The state Senate gave preliminary approval Thursday to an intensely debated tax-reduction bill that contains a direct franchise-tax benefit for Reynolds American Inc.

Senate Bill 622 was approved by a 26-19 vote along partisan lines. The bill is on the agenda for Monday's 2 p.m. Senate floor session.

The bill’s fate is unclear in the state House, and media reports have said Democratic Gov. Roy Cooper is considering a veto.

Cooper spokesman Jamal Little said Thursday that “businesses need a strong workforce more than they need additional tax breaks for corporations and the wealthy.”

“To achieve that, Gov. Cooper would rather invest in higher teacher pay, along with stronger public schools, community colleges and universities. He looks forward to real budget negotiations with the legislature.”

The bill was amended Wednesday to add language projected to generate a $4 million tax break for Reynolds.

The language reflects the changes in Reynolds’ ownership status — its $29.25 billion purchase of Lorillard Inc. in 2015 and British American Tobacco Plc spending $54.5 billion in 2017 to buy the 42.8% of Reynolds it did not already own.
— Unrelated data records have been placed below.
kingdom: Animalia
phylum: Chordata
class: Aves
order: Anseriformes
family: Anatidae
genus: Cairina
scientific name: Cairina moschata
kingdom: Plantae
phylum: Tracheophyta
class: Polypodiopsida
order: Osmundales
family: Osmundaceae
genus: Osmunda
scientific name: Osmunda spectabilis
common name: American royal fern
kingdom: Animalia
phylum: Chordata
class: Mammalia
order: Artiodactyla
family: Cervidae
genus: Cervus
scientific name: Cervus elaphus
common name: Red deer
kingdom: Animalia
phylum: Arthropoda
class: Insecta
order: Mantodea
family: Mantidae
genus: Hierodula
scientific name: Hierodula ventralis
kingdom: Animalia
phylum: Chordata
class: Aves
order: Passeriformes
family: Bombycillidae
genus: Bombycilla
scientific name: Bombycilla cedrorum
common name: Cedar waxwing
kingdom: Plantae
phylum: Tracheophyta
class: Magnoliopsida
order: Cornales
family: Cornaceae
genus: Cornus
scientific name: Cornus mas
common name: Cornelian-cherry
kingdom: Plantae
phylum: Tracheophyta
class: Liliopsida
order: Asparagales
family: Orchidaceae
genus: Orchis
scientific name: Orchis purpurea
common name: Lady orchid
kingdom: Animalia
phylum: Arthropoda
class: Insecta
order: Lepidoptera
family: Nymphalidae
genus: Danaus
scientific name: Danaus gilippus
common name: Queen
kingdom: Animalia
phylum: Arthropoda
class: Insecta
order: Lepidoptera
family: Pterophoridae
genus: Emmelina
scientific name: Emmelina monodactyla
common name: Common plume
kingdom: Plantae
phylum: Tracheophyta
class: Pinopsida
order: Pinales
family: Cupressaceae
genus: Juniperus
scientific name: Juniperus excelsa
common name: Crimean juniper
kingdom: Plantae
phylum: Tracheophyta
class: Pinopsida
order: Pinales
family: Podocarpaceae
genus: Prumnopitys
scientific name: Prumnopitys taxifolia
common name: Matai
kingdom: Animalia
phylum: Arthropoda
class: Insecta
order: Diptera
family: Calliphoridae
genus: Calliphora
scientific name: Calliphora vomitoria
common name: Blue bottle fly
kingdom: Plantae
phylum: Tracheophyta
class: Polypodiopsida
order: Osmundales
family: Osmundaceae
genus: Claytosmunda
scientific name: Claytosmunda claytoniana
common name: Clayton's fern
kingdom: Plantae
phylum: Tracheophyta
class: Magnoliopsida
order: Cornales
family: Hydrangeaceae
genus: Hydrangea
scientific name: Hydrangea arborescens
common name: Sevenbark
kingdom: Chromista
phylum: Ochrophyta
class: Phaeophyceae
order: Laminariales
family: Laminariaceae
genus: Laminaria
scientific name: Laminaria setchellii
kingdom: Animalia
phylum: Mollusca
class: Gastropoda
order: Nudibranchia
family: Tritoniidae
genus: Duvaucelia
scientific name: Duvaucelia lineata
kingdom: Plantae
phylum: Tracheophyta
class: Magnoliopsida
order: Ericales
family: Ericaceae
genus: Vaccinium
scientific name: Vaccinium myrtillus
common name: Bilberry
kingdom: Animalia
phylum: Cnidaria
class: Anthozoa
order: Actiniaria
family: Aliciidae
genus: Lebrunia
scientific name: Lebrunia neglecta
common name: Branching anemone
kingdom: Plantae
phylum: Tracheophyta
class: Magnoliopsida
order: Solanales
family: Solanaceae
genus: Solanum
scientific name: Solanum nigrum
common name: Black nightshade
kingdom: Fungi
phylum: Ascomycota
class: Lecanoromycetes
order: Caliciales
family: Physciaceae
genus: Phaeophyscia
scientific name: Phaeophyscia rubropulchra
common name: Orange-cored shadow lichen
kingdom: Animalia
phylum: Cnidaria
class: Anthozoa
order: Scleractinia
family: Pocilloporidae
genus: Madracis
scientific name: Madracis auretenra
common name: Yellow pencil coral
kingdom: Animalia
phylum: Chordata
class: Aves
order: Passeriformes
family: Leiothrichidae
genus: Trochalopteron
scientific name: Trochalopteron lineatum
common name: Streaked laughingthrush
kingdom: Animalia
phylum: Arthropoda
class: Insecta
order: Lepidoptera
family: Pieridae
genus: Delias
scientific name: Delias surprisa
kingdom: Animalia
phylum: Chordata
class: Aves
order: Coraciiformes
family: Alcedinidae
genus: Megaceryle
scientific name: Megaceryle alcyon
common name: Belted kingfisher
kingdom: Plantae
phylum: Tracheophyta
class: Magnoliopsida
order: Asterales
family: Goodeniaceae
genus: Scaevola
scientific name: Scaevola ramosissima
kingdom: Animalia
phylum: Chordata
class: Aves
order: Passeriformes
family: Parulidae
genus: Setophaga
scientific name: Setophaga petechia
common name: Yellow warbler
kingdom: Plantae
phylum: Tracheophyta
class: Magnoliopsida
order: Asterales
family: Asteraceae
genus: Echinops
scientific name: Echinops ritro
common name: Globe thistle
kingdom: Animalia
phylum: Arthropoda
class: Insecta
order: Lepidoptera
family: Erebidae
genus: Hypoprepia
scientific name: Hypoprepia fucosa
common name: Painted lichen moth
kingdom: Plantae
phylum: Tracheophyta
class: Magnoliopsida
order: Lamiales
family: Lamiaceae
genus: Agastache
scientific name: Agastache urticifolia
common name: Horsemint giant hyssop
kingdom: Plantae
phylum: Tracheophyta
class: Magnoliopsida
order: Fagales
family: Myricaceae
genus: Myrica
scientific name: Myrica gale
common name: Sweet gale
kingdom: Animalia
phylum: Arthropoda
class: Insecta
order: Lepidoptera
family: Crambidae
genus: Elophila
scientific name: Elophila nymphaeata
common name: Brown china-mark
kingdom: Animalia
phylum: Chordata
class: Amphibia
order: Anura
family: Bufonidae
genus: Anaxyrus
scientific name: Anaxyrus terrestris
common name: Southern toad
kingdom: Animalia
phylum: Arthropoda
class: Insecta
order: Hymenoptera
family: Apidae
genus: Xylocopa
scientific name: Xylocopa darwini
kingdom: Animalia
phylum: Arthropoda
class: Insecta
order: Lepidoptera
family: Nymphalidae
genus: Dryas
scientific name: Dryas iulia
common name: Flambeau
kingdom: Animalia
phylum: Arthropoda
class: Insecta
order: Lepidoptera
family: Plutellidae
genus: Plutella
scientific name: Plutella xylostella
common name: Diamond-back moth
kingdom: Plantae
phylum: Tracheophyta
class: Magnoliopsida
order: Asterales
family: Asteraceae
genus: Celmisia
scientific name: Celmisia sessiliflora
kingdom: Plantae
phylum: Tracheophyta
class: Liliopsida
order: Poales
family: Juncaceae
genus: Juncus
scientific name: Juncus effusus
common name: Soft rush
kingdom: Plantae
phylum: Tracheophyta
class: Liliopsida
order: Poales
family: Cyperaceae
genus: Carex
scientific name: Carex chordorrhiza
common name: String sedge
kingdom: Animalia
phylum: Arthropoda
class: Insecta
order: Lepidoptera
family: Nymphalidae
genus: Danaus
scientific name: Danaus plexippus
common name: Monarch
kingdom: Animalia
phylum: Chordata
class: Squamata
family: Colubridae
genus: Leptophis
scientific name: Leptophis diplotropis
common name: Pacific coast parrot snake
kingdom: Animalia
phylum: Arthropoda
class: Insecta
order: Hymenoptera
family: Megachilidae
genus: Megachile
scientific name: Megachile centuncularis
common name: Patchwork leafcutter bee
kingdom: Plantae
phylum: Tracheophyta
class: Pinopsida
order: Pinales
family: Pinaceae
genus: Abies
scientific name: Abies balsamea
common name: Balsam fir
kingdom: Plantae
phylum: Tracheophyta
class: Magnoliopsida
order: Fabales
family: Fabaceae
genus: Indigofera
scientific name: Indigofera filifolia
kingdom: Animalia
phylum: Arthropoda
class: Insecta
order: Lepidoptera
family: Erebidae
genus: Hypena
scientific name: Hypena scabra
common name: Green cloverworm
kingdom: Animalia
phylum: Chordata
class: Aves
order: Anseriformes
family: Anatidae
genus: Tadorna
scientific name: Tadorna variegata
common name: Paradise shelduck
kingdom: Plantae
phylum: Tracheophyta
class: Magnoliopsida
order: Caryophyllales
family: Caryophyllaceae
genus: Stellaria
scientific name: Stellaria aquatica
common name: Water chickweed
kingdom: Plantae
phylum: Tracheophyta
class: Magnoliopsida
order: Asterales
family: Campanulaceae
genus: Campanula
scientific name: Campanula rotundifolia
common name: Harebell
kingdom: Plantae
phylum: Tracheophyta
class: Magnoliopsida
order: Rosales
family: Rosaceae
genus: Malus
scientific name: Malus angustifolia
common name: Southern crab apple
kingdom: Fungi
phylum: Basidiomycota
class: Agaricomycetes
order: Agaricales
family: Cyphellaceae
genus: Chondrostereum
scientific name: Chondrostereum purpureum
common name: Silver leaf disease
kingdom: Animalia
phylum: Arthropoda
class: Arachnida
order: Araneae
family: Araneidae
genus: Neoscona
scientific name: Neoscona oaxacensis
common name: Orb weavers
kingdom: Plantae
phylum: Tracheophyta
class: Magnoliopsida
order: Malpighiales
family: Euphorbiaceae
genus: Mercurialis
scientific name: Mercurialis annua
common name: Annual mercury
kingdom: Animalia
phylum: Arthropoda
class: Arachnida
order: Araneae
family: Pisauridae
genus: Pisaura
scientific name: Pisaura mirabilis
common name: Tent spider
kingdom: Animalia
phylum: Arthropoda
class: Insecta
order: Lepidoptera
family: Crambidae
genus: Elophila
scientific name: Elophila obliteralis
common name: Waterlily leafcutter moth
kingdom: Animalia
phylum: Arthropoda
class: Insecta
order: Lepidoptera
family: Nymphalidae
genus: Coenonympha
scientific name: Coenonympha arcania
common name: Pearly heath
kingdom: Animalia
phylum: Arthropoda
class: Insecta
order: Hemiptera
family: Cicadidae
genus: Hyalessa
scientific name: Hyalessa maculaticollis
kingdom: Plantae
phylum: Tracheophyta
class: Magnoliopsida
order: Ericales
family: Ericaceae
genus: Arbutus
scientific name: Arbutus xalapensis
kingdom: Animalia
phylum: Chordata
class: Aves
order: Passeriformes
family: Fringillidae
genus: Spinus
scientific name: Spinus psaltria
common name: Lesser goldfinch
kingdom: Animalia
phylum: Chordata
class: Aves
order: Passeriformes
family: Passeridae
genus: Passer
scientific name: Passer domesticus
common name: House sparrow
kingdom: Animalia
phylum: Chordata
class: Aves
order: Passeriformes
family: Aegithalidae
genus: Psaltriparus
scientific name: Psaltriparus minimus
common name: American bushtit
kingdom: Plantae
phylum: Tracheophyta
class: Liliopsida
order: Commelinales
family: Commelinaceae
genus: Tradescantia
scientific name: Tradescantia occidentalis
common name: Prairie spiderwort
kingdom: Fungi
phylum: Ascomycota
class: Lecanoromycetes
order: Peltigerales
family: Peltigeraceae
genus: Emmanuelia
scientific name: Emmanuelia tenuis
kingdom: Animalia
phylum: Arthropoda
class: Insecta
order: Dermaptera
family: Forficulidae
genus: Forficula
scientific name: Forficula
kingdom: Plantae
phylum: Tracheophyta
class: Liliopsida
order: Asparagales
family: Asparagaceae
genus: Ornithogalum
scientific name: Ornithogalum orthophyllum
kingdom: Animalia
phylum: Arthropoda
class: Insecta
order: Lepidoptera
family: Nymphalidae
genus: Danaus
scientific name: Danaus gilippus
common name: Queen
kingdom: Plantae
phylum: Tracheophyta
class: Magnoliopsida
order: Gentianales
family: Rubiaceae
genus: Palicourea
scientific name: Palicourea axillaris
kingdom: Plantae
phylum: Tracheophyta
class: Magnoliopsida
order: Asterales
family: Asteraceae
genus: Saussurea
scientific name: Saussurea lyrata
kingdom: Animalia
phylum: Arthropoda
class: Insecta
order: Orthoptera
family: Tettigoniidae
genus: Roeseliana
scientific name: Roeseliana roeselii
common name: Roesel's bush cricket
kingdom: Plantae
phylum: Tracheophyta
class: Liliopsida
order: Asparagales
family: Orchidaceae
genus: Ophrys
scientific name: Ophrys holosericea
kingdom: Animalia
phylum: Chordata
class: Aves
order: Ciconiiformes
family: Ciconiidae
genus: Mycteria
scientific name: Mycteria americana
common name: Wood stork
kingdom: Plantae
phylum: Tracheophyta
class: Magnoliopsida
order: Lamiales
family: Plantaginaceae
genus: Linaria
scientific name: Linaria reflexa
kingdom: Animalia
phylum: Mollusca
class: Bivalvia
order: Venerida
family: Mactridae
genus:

Sen. Paul Newton, R-Cabarrus, and bill co-primary sponsor, said the language provides Reynolds with what he called a break from a “double taxation” burden. The franchise tax is based on corporations’ net assets, not their earnings, in North Carolina.

“We never intended for the franchise tax to happen twice,” Newton told Raleigh television station WRAL on Wednesday.

Although the bill would cover corporations owned by holding, or parent, companies, the added language specifically targets Reynolds because it requires beneficiaries to be engaged in manufacturing, generate more than $5 billion in annual revenue, and “includes the same intangible assets, royalties and license fees in its net worth base” as its holding company does.

“A technical quirk in North Carolina tax law caused R.J. Reynolds Tobacco Co. and other similar companies to be taxed twice on the same property,” Reynolds spokeswoman Kaelan Hollon said Thursday.

“We’ve been transparent and open in seeking to fix this flaw in the tax code and we appreciate the legislators and non-partisan tax staff who collectively agreed that paying tax twice on the same property was not the intent of the law and worked to draft this fix.”

Discouraging investment?

The overall intent of SB622 is what generated fierce debate during the floor session.

The bill would reduce the franchise tax from $1.50 per $1,000 in corporations’ net assets worth to $1 per $1,000 by 2021.

The office of Senate leader Phil Berger, R-Rockingham, said North Carolina is one of 16 states with a franchise tax. Berger officials said the franchise tax “discourages in-state investment and the accumulation of assets, such as new plants or equipment.”

According to a legislative staff paper, the bill would reduce state franchise-tax revenue by $101.9 million in year one and by a combined $1.12 billion over five fiscal years.

The bill also would introduce a cap of $150,000 on tax liability, and eliminate the 55% of appraised value base for taxes.

Overall, state tax revenue to the General Fund would drop by about $9.3 million in year one and $780 million over five years.

The reduction is projected to be offset somewhat by growth in sales-and-use taxes of $94.6 million in year one and $655.8 million over five years.

The bill also would reduce revenue from personal income taxes by $306.5 million over five years.

SB622 raises standard deductions by $375 to $10,375 for single taxpayers and married filing separately, by $563 to $15,563 for a head of household, and by $750 to $20,750 for married filing jointly, effective in 2021.

Sen. Jerry Tillman, R-Randolph, and co-primary sponsor, said SB622 represented the culmination of eight years of Republican efforts to reduce the state’s franchise tax, with a goal of eventually eliminating it.

“It is one of the most onerous laws and most hated by employers,” Tillman said during the floor debate. “It is as anti-business as it gets.”

Offsetting revenue loss

Although Tillman acknowledged the tax-revenue reduction, he and other GOP leaders stressed it would be more than offset by sales tax growth, as well as by businesses adding jobs and opening operations in the state.

Tillman projected as much as $9.5 billion in tax-revenue growth over the five-year period.

Sen. Floyd McKissick, D-Durham, expressed concern the state’s economy has not recovered evenly across North Carolina, and said tax revenue from the current franchise tax should be used to bolster healthcare, infrastructure and educational spending.

“I have not heard of one company who has made a decision based solely on cutting the franchise tax,” McKissick said.

Newton responded by saying that reducing the franchise tax would help low-income residents by encouraging businesses to create more jobs paying a middle-class wage.

Tillman said that since 2011, Republican tax legislation has spurred North Carolina’s economic growth, leading to a 17-year low in the state unemployment rate “and the best running economy we’ve had in many years.”

“There are more jobs than there are people looking for them. It’s not an accident. It’s a point of envy.”

However, many economists say North Carolina’s economy is benefiting more from the strength in the national economy than from North Carolina legislative initiatives.